* _Your instructions_
All of the data beneath this instruction is to be transcribed word for word.

* _Data for review_
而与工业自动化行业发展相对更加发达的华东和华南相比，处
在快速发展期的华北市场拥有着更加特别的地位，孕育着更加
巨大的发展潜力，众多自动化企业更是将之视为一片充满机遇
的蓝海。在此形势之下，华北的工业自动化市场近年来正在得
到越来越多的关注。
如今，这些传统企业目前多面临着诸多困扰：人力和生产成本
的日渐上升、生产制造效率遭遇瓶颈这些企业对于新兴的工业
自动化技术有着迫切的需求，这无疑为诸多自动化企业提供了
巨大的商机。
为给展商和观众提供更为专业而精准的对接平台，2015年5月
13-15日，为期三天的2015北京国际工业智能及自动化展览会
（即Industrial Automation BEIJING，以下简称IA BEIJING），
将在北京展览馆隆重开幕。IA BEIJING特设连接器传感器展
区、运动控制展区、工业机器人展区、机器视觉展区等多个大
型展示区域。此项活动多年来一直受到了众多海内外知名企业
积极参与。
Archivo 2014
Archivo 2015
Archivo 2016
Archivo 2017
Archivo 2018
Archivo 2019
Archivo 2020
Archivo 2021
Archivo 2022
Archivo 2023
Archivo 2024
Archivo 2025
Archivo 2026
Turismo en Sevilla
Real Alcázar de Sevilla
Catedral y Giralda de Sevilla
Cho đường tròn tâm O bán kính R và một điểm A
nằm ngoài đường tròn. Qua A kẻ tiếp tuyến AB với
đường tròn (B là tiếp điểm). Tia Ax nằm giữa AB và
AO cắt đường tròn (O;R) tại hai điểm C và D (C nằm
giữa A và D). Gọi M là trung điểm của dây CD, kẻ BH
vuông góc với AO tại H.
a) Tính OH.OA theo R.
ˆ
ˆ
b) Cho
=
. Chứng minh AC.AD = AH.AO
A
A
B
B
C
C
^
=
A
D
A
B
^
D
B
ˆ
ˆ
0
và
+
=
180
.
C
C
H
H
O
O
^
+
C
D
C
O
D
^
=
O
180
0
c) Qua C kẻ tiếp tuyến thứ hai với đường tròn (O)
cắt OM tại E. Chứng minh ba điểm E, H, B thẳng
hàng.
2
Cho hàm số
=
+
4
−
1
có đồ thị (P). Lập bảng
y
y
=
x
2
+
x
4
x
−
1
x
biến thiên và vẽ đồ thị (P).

* _Your response_
而与工业自动化行业发展相对更加发达的华东和华南相比，处
在快速发展期的华北市场拥有着更加特别的地位，孕育着更加
巨大的发展潜力，众多自动化企业更是将之视为一片充满机遇
的蓝海。在此形势之下，华北的工业自动化市场近年来正在得
到越来越多的关注。
如今，这些传统企业目前多面临着诸多困扰：人力和生产成本
的日渐上升、生产制造效率遭遇瓶颈这些企业对于新兴的工业
自动化技术有着迫切的需求，这无疑为诸多自动化企业提供了
巨大的商机。
为给展商和观众提供更为专业而精准的对接平台，2015年5月
13-15日，为期三天的2015北京国际工业智能及自动化展览会
（即Industrial Automation BEIJING，以下简称IA BEIJING），
将在北京展览馆隆重开幕。IA BEIJING特设连接器传感器展
区、运动控制展区、工业机器人展区、机器视觉展区等多个大
型展示区域。此项活动多年来一直受到了众多海内外知名企业
积极参与。
Archivo 2014
Archivo 2015
Archivo 2016
Archivo 2017
Archivo 2018
Archivo 2019
Archivo 2020
Archivo 2021
Archivo 2022
Archivo 2023
Archivo 2024
Archivo 2025
Archivo 2026
Turismo en Sevilla
Real Alcázar de Sevilla
Catedral y Giralda de Sevilla
Cho đường tròn tâm O bán kính R và một điểm A
nằm ngoài đường tròn. Qua A kẻ tiếp tuyến AB với
đường tròn (B là tiếp điểm). Tia Ax nằm giữa AB và
AO cắt đường tròn (O;R) tại hai điểm C và D (C nằm
giữa A và D). Gọi M là trung điểm của dây CD, kẻ BH
vuông góc với AO tại H.
a) Tính OH.OA theo R.
ˆ
ˆ
b) Cho
=
. Chứng minh AC.AD = AH.AO
A
A
B
B
C
C
^
=
A
D
A
B
^
D
B
ˆ
ˆ
0
và
+
=
180
.
C
C
H
H
O
O
^
+
C
D
C
O
D
^
=
O
180
0
c) Qua C kẻ tiếp tuyến thứ hai với đường tròn (O)
cắt OM tại E. Chứng minh ba điểm E, H, B thẳng
hàng.
2
Cho hàm số
=
+
4
−
1
có đồ thị (P). Lập bảng
y
y
=
x
2
+
x
4
x
−
1
x
biến thiên và vẽ đồ thị (P).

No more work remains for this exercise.